A moment later, he puts the car in drive, and we take off. That stirs me out of my thoughts.

“Where are we going?” I ask. He looks in the rearview.

“Christmas tree shopping,” he says, flicking on the radio. The cozy purrs of Dean Martin spill into the car.Let it snow!he croons as Soren gets on the highway. I look in the backseat and see Soren has buckled in the dead body, too. Lord forbid he gets a head wound in a collision.

“Jesus,” I sigh, bending over my knees and rubbing my temples. Academic texts are rearing up in my mind, a Pandora's box of information spewing facts about psychopathy.

I blow out a breath and sit back up as I feel the car switch lanes. Soren’s taking an exit. A big sign pointing East says a tree farm is up ahead in two miles.

“You’re serious,” I deadpan. “Christmas tree shopping?” His attention flicks to me briefly before focusing back on the roads.

“Well, it’s more romantic than his car.”

“Romantic?” I blurt while looking at him in horror. He remains silent as we approach the farm, slowly taking the turn in and driving around until he finds a desolate spot to park near a work building.

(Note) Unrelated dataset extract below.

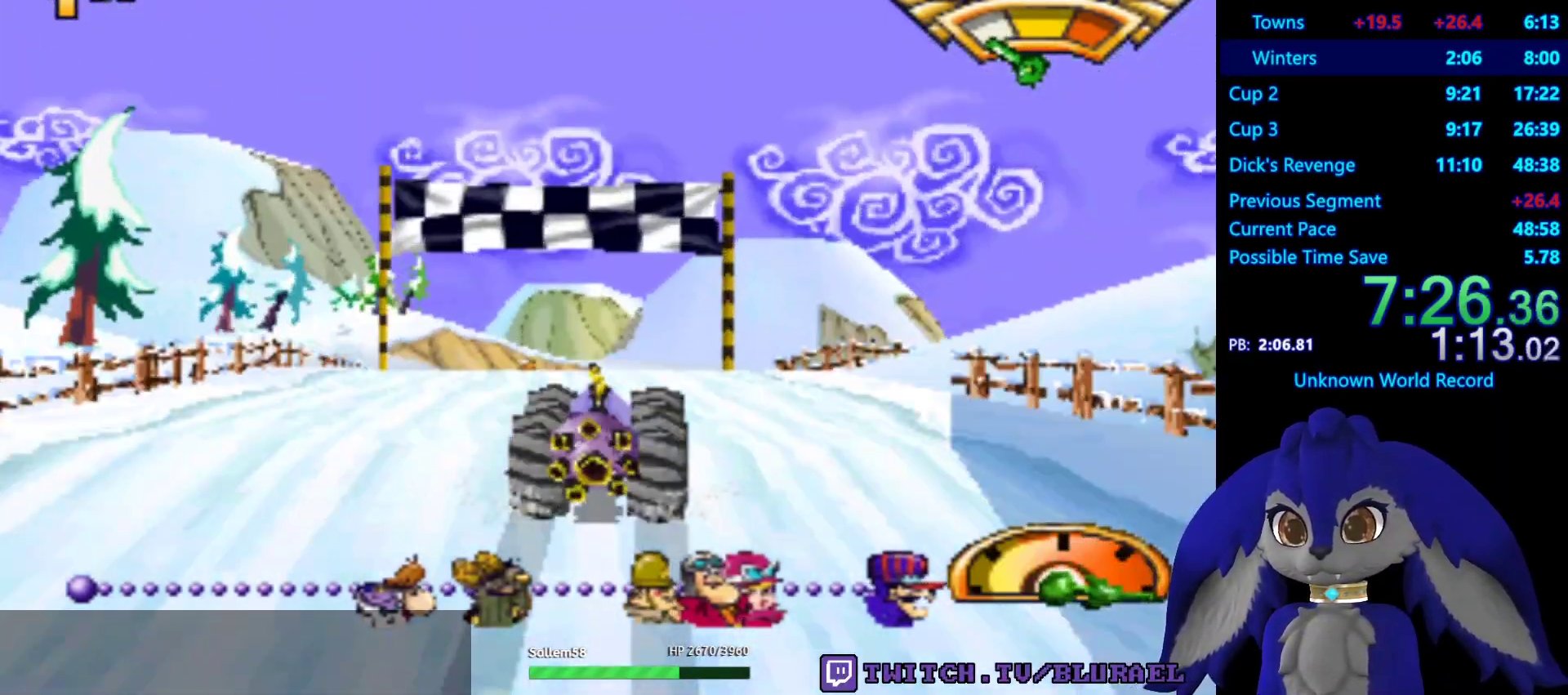
{"buttons": ["CROSS"], "left_stick": "center", "right_stick": "center", "events": []}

Soren gets out of the car, looks around quickly, and then leans back in.

“Come on.” I do as he asks. There isn’t much choice, is there?

Once I’m beside him, he pulls my hand under his arm as if walking me like a gentleman instead of a kidnapper.

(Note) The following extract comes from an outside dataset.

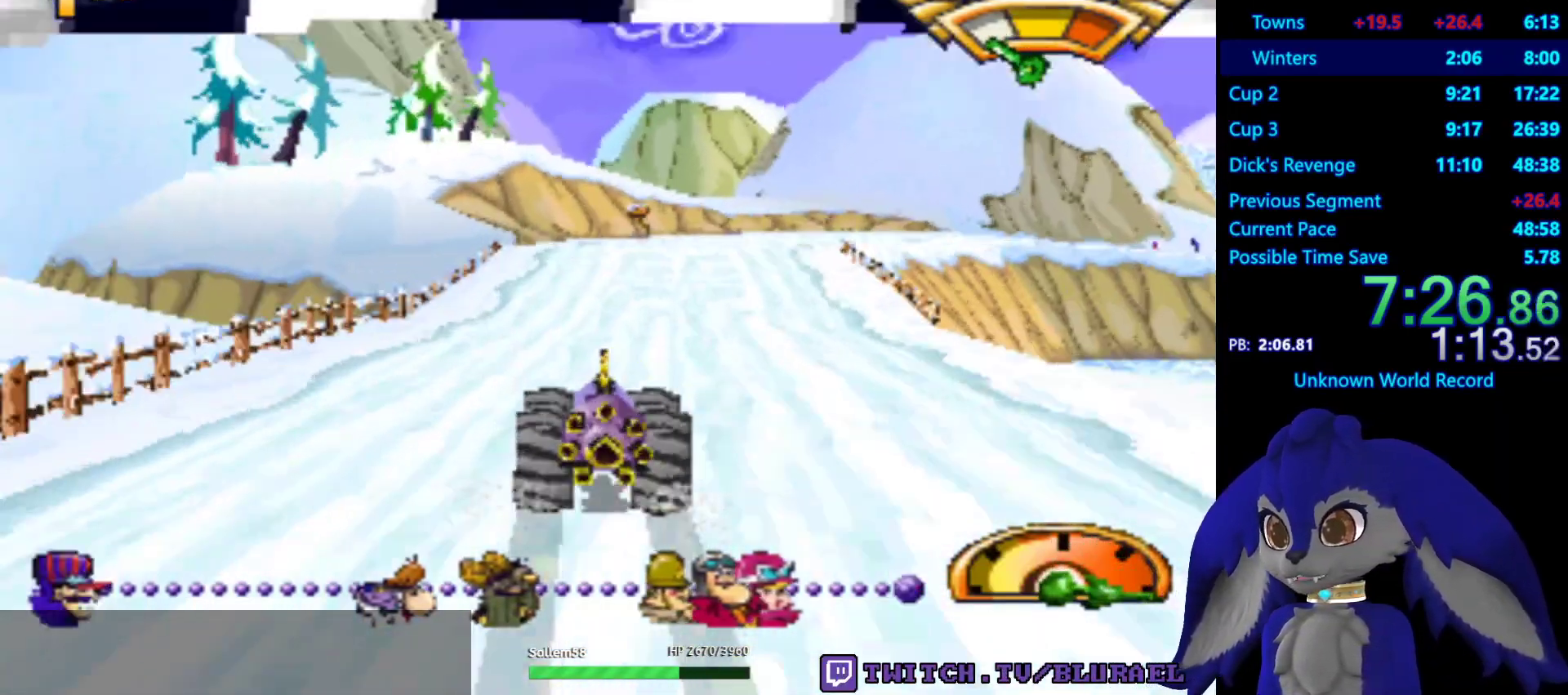
{"buttons": ["SQUARE"], "left_stick": "right", "right_stick": "center", "events": [[83, "left_stick", "right"], [117, "CROSS", "up"], [233, "left_stick", "center"], [400, "left_stick", "right"], [417, "SQUARE", "down"]]}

He opens the back door, and we look at Thomas, still buckled up.

“Is this the romantic part?” I ask sarcastically.

“If you find this romantic, maybe you need some couples therapy, not me.” He snaps the door shut again.

“Now I’m being picked on by a man who thinks murder and chasing therapists is a hobby.”

“Chasing you wasn’t a part of the hobby, but I have to say… It wasn't bad.” He pulls me away from the car and towards the lines of trees. I trip on my own feet.

“You’re just leaving him in there?” I ask in a panic, looking over my shoulder.

“He’s not going anywhere.” Soren walks through lines of bushy firs. The scent of pine fills the air. “Where’s Norwegian spruces?” he mumbles.

Tonight is one confusing situation after the next. The corpse kissing was shocking, but the hand-in-hand Christmas tree shopping takes the prize for disorientation. It’s so normal in an abnormal situation that it makes everything feel unreal. But it’s not fake; this is happening. A murderer is pulling me through rows of trees while his victim is growing cold in the car.

I don’t want to ask if he plans to kill me, but I wonder if that’s why we’re here. I look around at blue-green pine needles and watch soft snow collect on the limbs. This wouldn’t be the worst place to die. Obviously, I don’t want to, but I like to prepare mentally for the worst.

Soren Erikson is likely going to kill me tonight. No one is more desperate or dangerous than a man caught doing something bad.

My throat is growing smaller, my eyes stinging. He walks us deeper down rows of trees. The edge of the farm is up ahead. The forest is thick and dark, waiting like a monster to suck me in.

I’ll fight. Of course I will. But I also want to accept what might happen so that I don’t spend my last moments in blind anxiety, terrified of the darkness closing in.

We stop walking towards the forest, surprising me.

“This one is perfect,” Soren says. It’s the thickest Christmas tree I’ve ever seen, not a bald spot in sight. He looks at me for awhile. I feel the weight of his gaze burning into me. The violence that I know is brimming under his skin is so well hidden.

No one should look that normal and upbeat when, not even an hour ago, they murdered someone in a parking lot. And that’s not all the night has offered. This has been a shitshow for him. He was caught by me, lost me briefly, nearly got sussed out by a bartender, and had a police officer show up. He should be a nervous wreck.

He’s positively beaming, though, almost bouncing on the balls of his feet. It definitely wasn’t Christmas trees making him metaphorically wag his tail.

I wonder if his fingers and palms still sting from holding the garrote’s wooden handles—a physical aftertaste of the murder.